Soudain, une intense et éblouissante lueur fut produite avec un insoutenable éclat entre les deux pointes de charbon; une gerbe immense de lumière électrique brisait littéralement l’obscurité de la nuit.

«Oh! fit Joe, mon maître!

– Pas un mot», dit le docteur.

XXII

La gerbe de lumière. – Le missionnaire. – Enlèvement dans un rayon de lumière. – Le prêtre Lazariste. – Peu d’espoir. – Soins du docteur. – Une vie d’abnégation. – Passage d’un volcan.

Fergusson projeta vers les divers points de l’espace son puissant rayon de lumière et l’arrêta sur un endroit où des cris d’épouvante se firent entendre. Ses deux compagnons y jetèrent un regard avide.

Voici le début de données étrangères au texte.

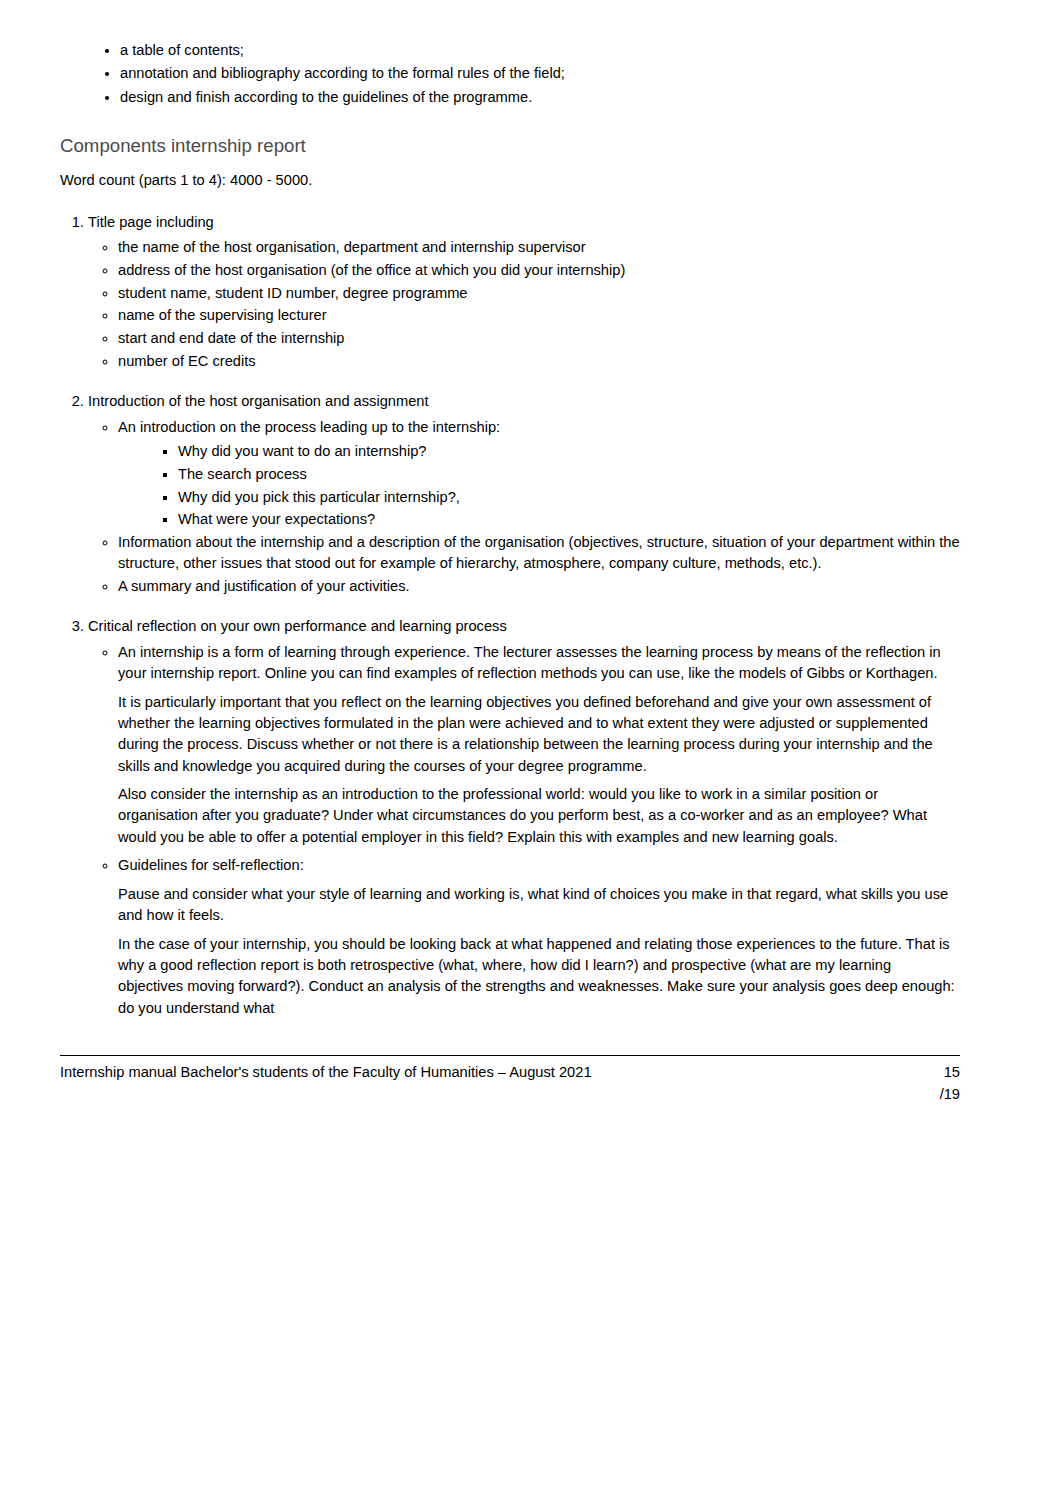a table of contents;
annotation and bibliography according to the formal rules of the field;
design and finish according to the guidelines of the programme.
Components internship report
Word count (parts 1 to 4): 4000 - 5000.
Title page including
the name of the host organisation, department and internship supervisor
address of the host organisation (of the office at which you did your internship)
student name, student ID number, degree programme
name of the supervising lecturer
start and end date of the internship
number of EC credits
Introduction of the host organisation and assignment
An introduction on the process leading up to the internship:
Why did you want to do an internship?
The search process
Why did you pick this particular internship?,
What were your expectations?
Information about the internship and a description of the organisation (objectives, structure, situation of your department within the structure, other issues that stood out for example of hierarchy, atmosphere, company culture, methods, etc.).
A summary and justification of your activities.
Critical reflection on your own performance and learning process
An internship is a form of learning through experience. The lecturer assesses the learning process by means of the reflection in your internship report. Online you can find examples of reflection methods you can use, like the models of Gibbs or Korthagen.
It is particularly important that you reflect on the learning objectives you defined beforehand and give your own assessment of whether the learning objectives formulated in the plan were achieved and to what extent they were adjusted or supplemented during the process. Discuss whether or not there is a relationship between the learning process during your internship and the skills and knowledge you acquired during the courses of your degree programme.
Also consider the internship as an introduction to the professional world: would you like to work in a similar position or organisation after you graduate? Under what circumstances do you perform best, as a co-worker and as an employee? What would you be able to offer a potential employer in this field? Explain this with examples and new learning goals.
Guidelines for self-reflection:
Pause and consider what your style of learning and working is, what kind of choices you make in that regard, what skills you use and how it feels.
In the case of your internship, you should be looking back at what happened and relating those experiences to the future. That is why a good reflection report is both retrospective (what, where, how did I learn?) and prospective (what are my learning objectives moving forward?). Conduct an analysis of the strengths and weaknesses. Make sure your analysis goes deep enough: do you understand what
Internship manual Bachelor's students of the Faculty of Humanities – August 2021
15
/19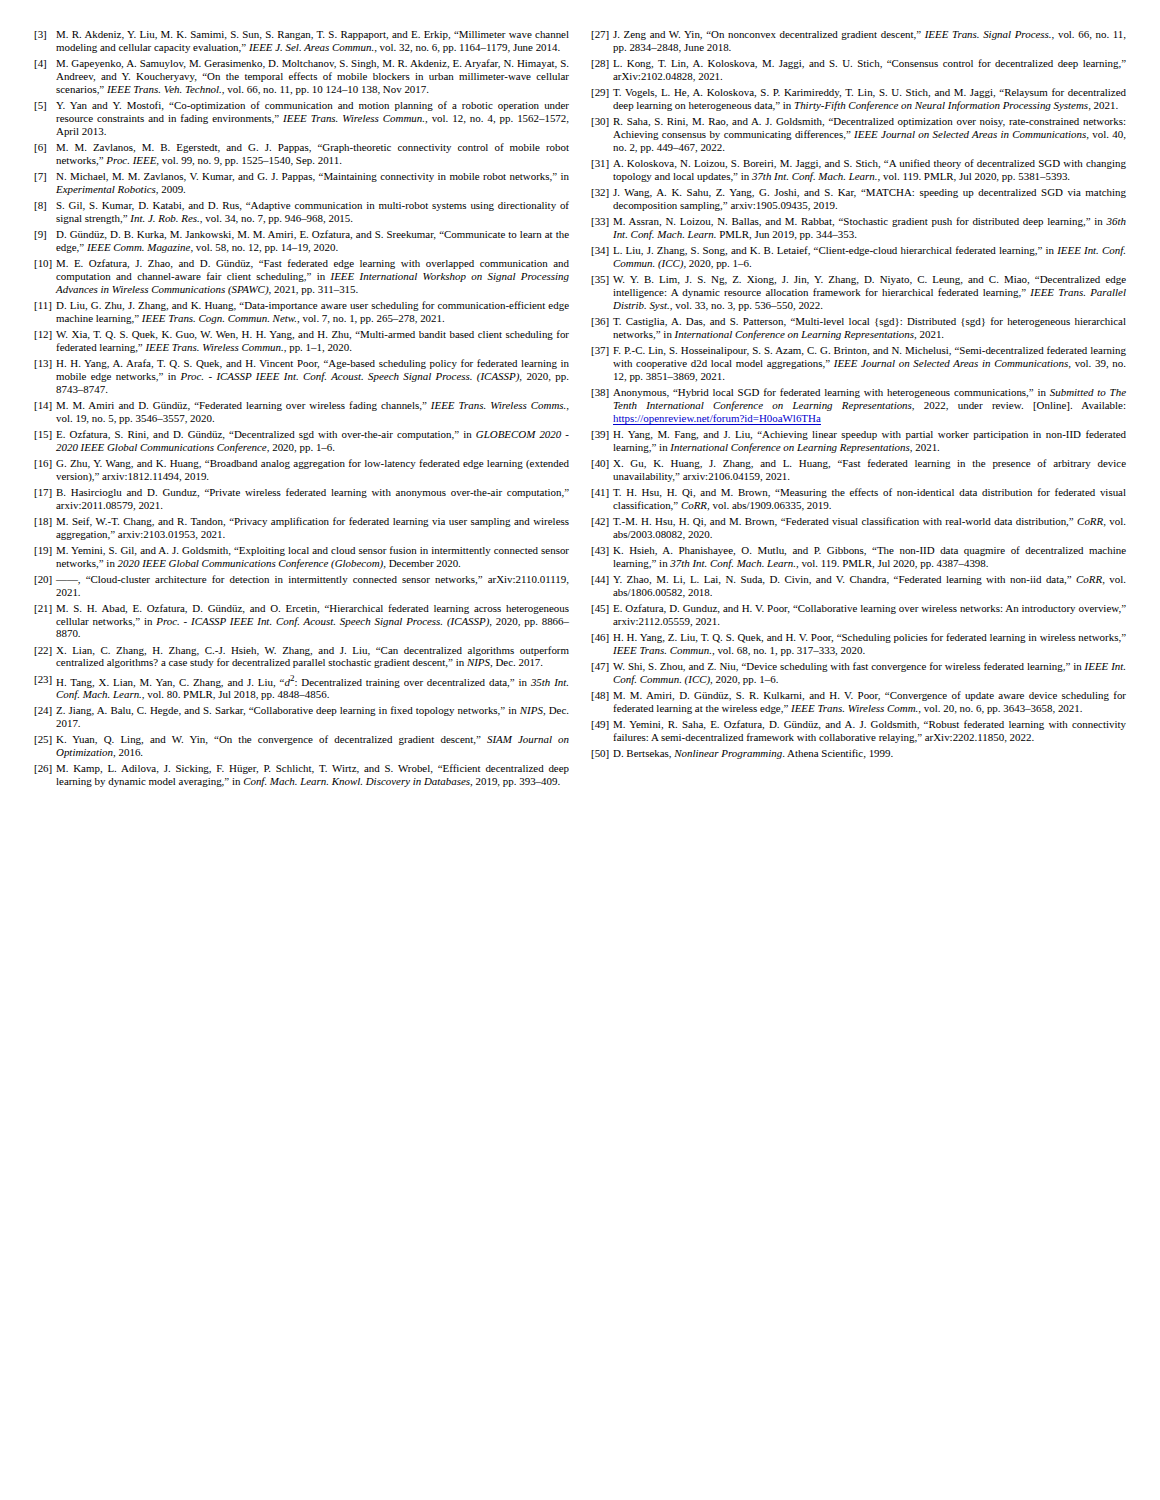[3] M. R. Akdeniz, Y. Liu, M. K. Samimi, S. Sun, S. Rangan, T. S. Rappaport, and E. Erkip, “Millimeter wave channel modeling and cellular capacity evaluation,” IEEE J. Sel. Areas Commun., vol. 32, no. 6, pp. 1164–1179, June 2014.
[4] M. Gapeyenko, A. Samuylov, M. Gerasimenko, D. Moltchanov, S. Singh, M. R. Akdeniz, E. Aryafar, N. Himayat, S. Andreev, and Y. Koucheryavy, “On the temporal effects of mobile blockers in urban millimeter-wave cellular scenarios,” IEEE Trans. Veh. Technol., vol. 66, no. 11, pp. 10 124–10 138, Nov 2017.
[5] Y. Yan and Y. Mostofi, “Co-optimization of communication and motion planning of a robotic operation under resource constraints and in fading environments,” IEEE Trans. Wireless Commun., vol. 12, no. 4, pp. 1562–1572, April 2013.
[6] M. M. Zavlanos, M. B. Egerstedt, and G. J. Pappas, “Graph-theoretic connectivity control of mobile robot networks,” Proc. IEEE, vol. 99, no. 9, pp. 1525–1540, Sep. 2011.
[7] N. Michael, M. M. Zavlanos, V. Kumar, and G. J. Pappas, “Maintaining connectivity in mobile robot networks,” in Experimental Robotics, 2009.
[8] S. Gil, S. Kumar, D. Katabi, and D. Rus, “Adaptive communication in multi-robot systems using directionality of signal strength,” Int. J. Rob. Res., vol. 34, no. 7, pp. 946–968, 2015.
[9] D. Gündüz, D. B. Kurka, M. Jankowski, M. M. Amiri, E. Ozfatura, and S. Sreekumar, “Communicate to learn at the edge,” IEEE Comm. Magazine, vol. 58, no. 12, pp. 14–19, 2020.
[10] M. E. Ozfatura, J. Zhao, and D. Gündüz, “Fast federated edge learning with overlapped communication and computation and channel-aware fair client scheduling,” in IEEE International Workshop on Signal Processing Advances in Wireless Communications (SPAWC), 2021, pp. 311–315.
[11] D. Liu, G. Zhu, J. Zhang, and K. Huang, “Data-importance aware user scheduling for communication-efficient edge machine learning,” IEEE Trans. Cogn. Commun. Netw., vol. 7, no. 1, pp. 265–278, 2021.
[12] W. Xia, T. Q. S. Quek, K. Guo, W. Wen, H. H. Yang, and H. Zhu, “Multi-armed bandit based client scheduling for federated learning,” IEEE Trans. Wireless Commun., pp. 1–1, 2020.
[13] H. H. Yang, A. Arafa, T. Q. S. Quek, and H. Vincent Poor, “Age-based scheduling policy for federated learning in mobile edge networks,” in Proc. - ICASSP IEEE Int. Conf. Acoust. Speech Signal Process. (ICASSP), 2020, pp. 8743–8747.
[14] M. M. Amiri and D. Gündüz, “Federated learning over wireless fading channels,” IEEE Trans. Wireless Comms., vol. 19, no. 5, pp. 3546–3557, 2020.
[15] E. Ozfatura, S. Rini, and D. Gündüz, “Decentralized sgd with over-the-air computation,” in GLOBECOM 2020 - 2020 IEEE Global Communications Conference, 2020, pp. 1–6.
[16] G. Zhu, Y. Wang, and K. Huang, “Broadband analog aggregation for low-latency federated edge learning (extended version),” arxiv:1812.11494, 2019.
[17] B. Hasircioglu and D. Gunduz, “Private wireless federated learning with anonymous over-the-air computation,” arxiv:2011.08579, 2021.
[18] M. Seif, W.-T. Chang, and R. Tandon, “Privacy amplification for federated learning via user sampling and wireless aggregation,” arxiv:2103.01953, 2021.
[19] M. Yemini, S. Gil, and A. J. Goldsmith, “Exploiting local and cloud sensor fusion in intermittently connected sensor networks,” in 2020 IEEE Global Communications Conference (Globecom), December 2020.
[20]——, “Cloud-cluster architecture for detection in intermittently connected sensor networks,” arXiv:2110.01119, 2021.
[21] M. S. H. Abad, E. Ozfatura, D. Gündüz, and O. Ercetin, “Hierarchical federated learning across heterogeneous cellular networks,” in Proc. - ICASSP IEEE Int. Conf. Acoust. Speech Signal Process. (ICASSP), 2020, pp. 8866–8870.
[22] X. Lian, C. Zhang, H. Zhang, C.-J. Hsieh, W. Zhang, and J. Liu, “Can decentralized algorithms outperform centralized algorithms? a case study for decentralized parallel stochastic gradient descent,” in NIPS, Dec. 2017.
[23] H. Tang, X. Lian, M. Yan, C. Zhang, and J. Liu, “d2: Decentralized training over decentralized data,” in 35th Int. Conf. Mach. Learn., vol. 80. PMLR, Jul 2018, pp. 4848–4856.
[24] Z. Jiang, A. Balu, C. Hegde, and S. Sarkar, “Collaborative deep learning in fixed topology networks,” in NIPS, Dec. 2017.
[25] K. Yuan, Q. Ling, and W. Yin, “On the convergence of decentralized gradient descent,” SIAM Journal on Optimization, 2016.
[26] M. Kamp, L. Adilova, J. Sicking, F. Hüger, P. Schlicht, T. Wirtz, and S. Wrobel, “Efficient decentralized deep learning by dynamic model averaging,” in Conf. Mach. Learn. Knowl. Discovery in Databases, 2019, pp. 393–409.
[27] J. Zeng and W. Yin, “On nonconvex decentralized gradient descent,” IEEE Trans. Signal Process., vol. 66, no. 11, pp. 2834–2848, June 2018.
[28] L. Kong, T. Lin, A. Koloskova, M. Jaggi, and S. U. Stich, “Consensus control for decentralized deep learning,” arXiv:2102.04828, 2021.
[29] T. Vogels, L. He, A. Koloskova, S. P. Karimireddy, T. Lin, S. U. Stich, and M. Jaggi, “Relaysum for decentralized deep learning on heterogeneous data,” in Thirty-Fifth Conference on Neural Information Processing Systems, 2021.
[30] R. Saha, S. Rini, M. Rao, and A. J. Goldsmith, “Decentralized optimization over noisy, rate-constrained networks: Achieving consensus by communicating differences,” IEEE Journal on Selected Areas in Communications, vol. 40, no. 2, pp. 449–467, 2022.
[31] A. Koloskova, N. Loizou, S. Boreiri, M. Jaggi, and S. Stich, “A unified theory of decentralized SGD with changing topology and local updates,” in 37th Int. Conf. Mach. Learn., vol. 119. PMLR, Jul 2020, pp. 5381–5393.
[32] J. Wang, A. K. Sahu, Z. Yang, G. Joshi, and S. Kar, “MATCHA: speeding up decentralized SGD via matching decomposition sampling,” arxiv:1905.09435, 2019.
[33] M. Assran, N. Loizou, N. Ballas, and M. Rabbat, “Stochastic gradient push for distributed deep learning,” in 36th Int. Conf. Mach. Learn. PMLR, Jun 2019, pp. 344–353.
[34] L. Liu, J. Zhang, S. Song, and K. B. Letaief, “Client-edge-cloud hierarchical federated learning,” in IEEE Int. Conf. Commun. (ICC), 2020, pp. 1–6.
[35] W. Y. B. Lim, J. S. Ng, Z. Xiong, J. Jin, Y. Zhang, D. Niyato, C. Leung, and C. Miao, “Decentralized edge intelligence: A dynamic resource allocation framework for hierarchical federated learning,” IEEE Trans. Parallel Distrib. Syst., vol. 33, no. 3, pp. 536–550, 2022.
[36] T. Castiglia, A. Das, and S. Patterson, “Multi-level local {sgd}: Distributed {sgd} for heterogeneous hierarchical networks,” in International Conference on Learning Representations, 2021.
[37] F. P.-C. Lin, S. Hosseinalipour, S. S. Azam, C. G. Brinton, and N. Michelusi, “Semi-decentralized federated learning with cooperative d2d local model aggregations,” IEEE Journal on Selected Areas in Communications, vol. 39, no. 12, pp. 3851–3869, 2021.
[38] Anonymous, “Hybrid local SGD for federated learning with heterogeneous communications,” in Submitted to The Tenth International Conference on Learning Representations, 2022, under review. [Online]. Available: https://openreview.net/forum?id=H0oaWl6THa
[39] H. Yang, M. Fang, and J. Liu, “Achieving linear speedup with partial worker participation in non-IID federated learning,” in International Conference on Learning Representations, 2021.
[40] X. Gu, K. Huang, J. Zhang, and L. Huang, “Fast federated learning in the presence of arbitrary device unavailability,” arxiv:2106.04159, 2021.
[41] T. H. Hsu, H. Qi, and M. Brown, “Measuring the effects of non-identical data distribution for federated visual classification,” CoRR, vol. abs/1909.06335, 2019.
[42] T.-M. H. Hsu, H. Qi, and M. Brown, “Federated visual classification with real-world data distribution,” CoRR, vol. abs/2003.08082, 2020.
[43] K. Hsieh, A. Phanishayee, O. Mutlu, and P. Gibbons, “The non-IID data quagmire of decentralized machine learning,” in 37th Int. Conf. Mach. Learn., vol. 119. PMLR, Jul 2020, pp. 4387–4398.
[44] Y. Zhao, M. Li, L. Lai, N. Suda, D. Civin, and V. Chandra, “Federated learning with non-iid data,” CoRR, vol. abs/1806.00582, 2018.
[45] E. Ozfatura, D. Gunduz, and H. V. Poor, “Collaborative learning over wireless networks: An introductory overview,” arxiv:2112.05559, 2021.
[46] H. H. Yang, Z. Liu, T. Q. S. Quek, and H. V. Poor, “Scheduling policies for federated learning in wireless networks,” IEEE Trans. Commun., vol. 68, no. 1, pp. 317–333, 2020.
[47] W. Shi, S. Zhou, and Z. Niu, “Device scheduling with fast convergence for wireless federated learning,” in IEEE Int. Conf. Commun. (ICC), 2020, pp. 1–6.
[48] M. M. Amiri, D. Gündüz, S. R. Kulkarni, and H. V. Poor, “Convergence of update aware device scheduling for federated learning at the wireless edge,” IEEE Trans. Wireless Comm., vol. 20, no. 6, pp. 3643–3658, 2021.
[49] M. Yemini, R. Saha, E. Ozfatura, D. Gündüz, and A. J. Goldsmith, “Robust federated learning with connectivity failures: A semi-decentralized framework with collaborative relaying,” arXiv:2202.11850, 2022.
[50] D. Bertsekas, Nonlinear Programming. Athena Scientific, 1999.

Le baobab au-dessus duquel se maintenait le Victoria presque immobile s’élevait au centre d’une clairière; entre des champs de sésame et de cannes à sucre, on distinguait une cinquantaine de huttes basses et coniques autour desquelles fourmillait une tribu nombreuse.

À cent pieds au-dessous du ballon se dressait un poteau. Au pied de ce poteau gisait une créature humaine, un jeune homme de trente ans au plus, avec de longs cheveux noirs, à demi nu, maigre, ensanglanté, couvert de blessures, la tête inclinée sur la poitrine, comme le Christ en croix. Quelques cheveux plus ras sur le sommet du crâne indiquaient encore la place d’une tonsure à demi effacée.

«Un missionnaire! un prêtre! s’écria Joe.

– Pauvre malheureux! répondit le chasseur.

– Nous le sauverons, Dick! fit le docteur, nous le sauverons!»

La foule des Nègres, en apercevant le ballon, semblable à une comète énorme avec une queue de lumière éclatante, fut prise d’une épouvante facile à concevoir. À ses cris, le prisonnier releva la tête. Ses yeux brillèrent d’un rapide espoir, et sans trop comprendre ce qui se passait, il tendit ses mains vers ces sauveurs inespérés.